The Great Yellow Hive
On finishing the first draft of the new book
Before this post gets under way, Alfie would like to ask if any of you would like to buy a Majblomma? He has been selling these “May Flowers” to raise money for a Swedish charity that supports families in poverty. You can read all about it on the page the two of us built together on the school called HOME website.
We are the bees of the invisible. We gather the honey of the invisible and store it in the great, yellow hive of the visible, for everlasting life.
Of course the bees arrived on the last morning.
The last morning of April, which is a great hinge of the year here in Sweden. Valborg, Walpurgis night, May Eve, Beltane. When the last of winter is swept out of homes and gardens and burned on bonfires, on the threshold of the glorious month in which everything takes the gamble on life.
It was the last morning of work on the first draft, too, as it happened. A couple of weeks back, I’d seen the line through to the end and cleared the decks to go at it flat out.
At breakfast time, Alfie saw from the window that our friend had come to install the hive. He’s due back in a few days, once they’ve settled in, so we can take a look inside together.
And it sent me looking for that line that isn’t quite from Rilke. It’s Rilke turned inside out by Alan Garner, at the core of Strandloper.
I’ll need to reread that novel, in the light of the book I’ve just written, where stories I heard at Alan’s kitchen table pull up alongside patterns of thought from Illich and Arendt, Ruth Benedict and Martín Prechtel, Carmody Grey and Ellen Dissanayake.
As I got to the end of the book, I realised the question about culture with which it started could be reframed as the question of anthropology, not in the modern social scientific sense which occupied some of its earlier chapters, but the older philosophical or theological sense: what kind of creature do we think we are? What story of “what it is to be human” are we ordering our lives around?
Dissanayake’s books on art as the behaviour that distinguishes our species offer one answer: we are the ones who ‘make special’, who take gestures or words or signs or objects and shift their context, finding or making worlds of layered meaning.
‘We are the bees of the invisible,’ indeed: trafficking backwards and forwards, visible-to-invisible as Rilke wrote, invisible-to-visible in Garner’s Turnaround.
Well, that’s enough for now, except to say – when a hive as yellow as that turns up, on the last morning of a year-and-a-half long process like the writing of this book, it would be rude not to accept it as a sign.

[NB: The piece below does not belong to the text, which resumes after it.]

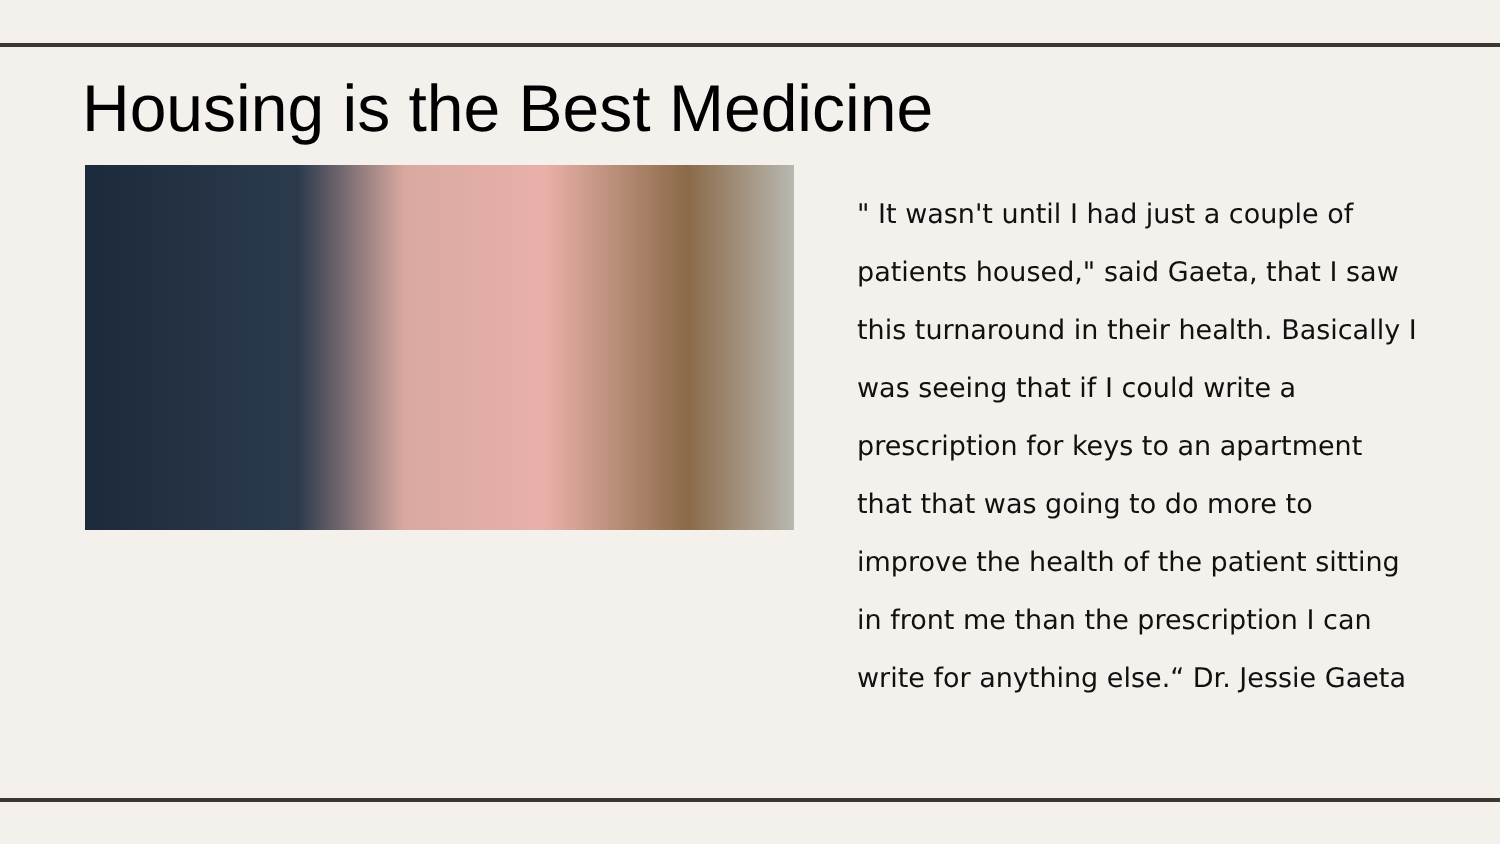Housing is the Best Medicine
" It wasn't until I had just a couple of patients housed," said Gaeta, that I saw this turnaround in their health. Basically I was seeing that if I could write a prescription for keys to an apartment that that was going to do more to improve the health of the patient sitting in front me than the prescription I can write for anything else.“ Dr. Jessie Gaeta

There’s more to do. I still haven’t typed up all of last week’s pages, then there’s printing and rereading and rewriting, and at the end of the month, it will go to the publisher for editing.
I’ve managed to promise three essays in different directions in the next six weeks, including two in honour of Illich’s centenary. (One where I get him and Arendt around the table, the other revolving around John McKnight, who is the connection between Illich and Saul Alinsky.)
There’s also much going on elsewhere in the hive.
David Benjamin Blower’s new album came out officially on May 1st. I got to listen to an early mix of this last summer, as I was reaching the first big push on the book, and it wove into the understructure of my thinking and writing. The final version is even better, the whole thing is on Bandcamp, or start with this track where he’s rapping about being “at work in the ruins”.
And pretty much the most joyful experience I know is getting to make just the right connection, which is what happened when I introduced Adam Wilson of The Peasantry School Newsletter to Charles Day of As Is Press, through which a plan has come together for the publishing of Adam’s book, which I’m deeply excited about.
It was just past six on Thursday evening when I came upstairs and told the others I was finished. I got a hug from Anna and Alfie and this straight out of the fridge in the evening sunlight.
We went to the bonfire in Harbo and met up with our friends who just got back from eight months in Brazil. It was good.
And last night, Alfie and I put together his Majblomman page, as he’s got until Thursday morning to sell the remaining badges from his satchel.
In the next day or two, Anna and I will sit down to flesh out our plans for the new series, A Bit More Practice, which gets underway in a couple of weeks’ time.
And in the weave of all of this, I’m looking forward to having a little more time to write here in the weeks and months ahead! Thanks again, all of you who have been cheering me on in the writing of this book. There will be more to share about it soon and more conspiring to do together for how to make it useful in the world.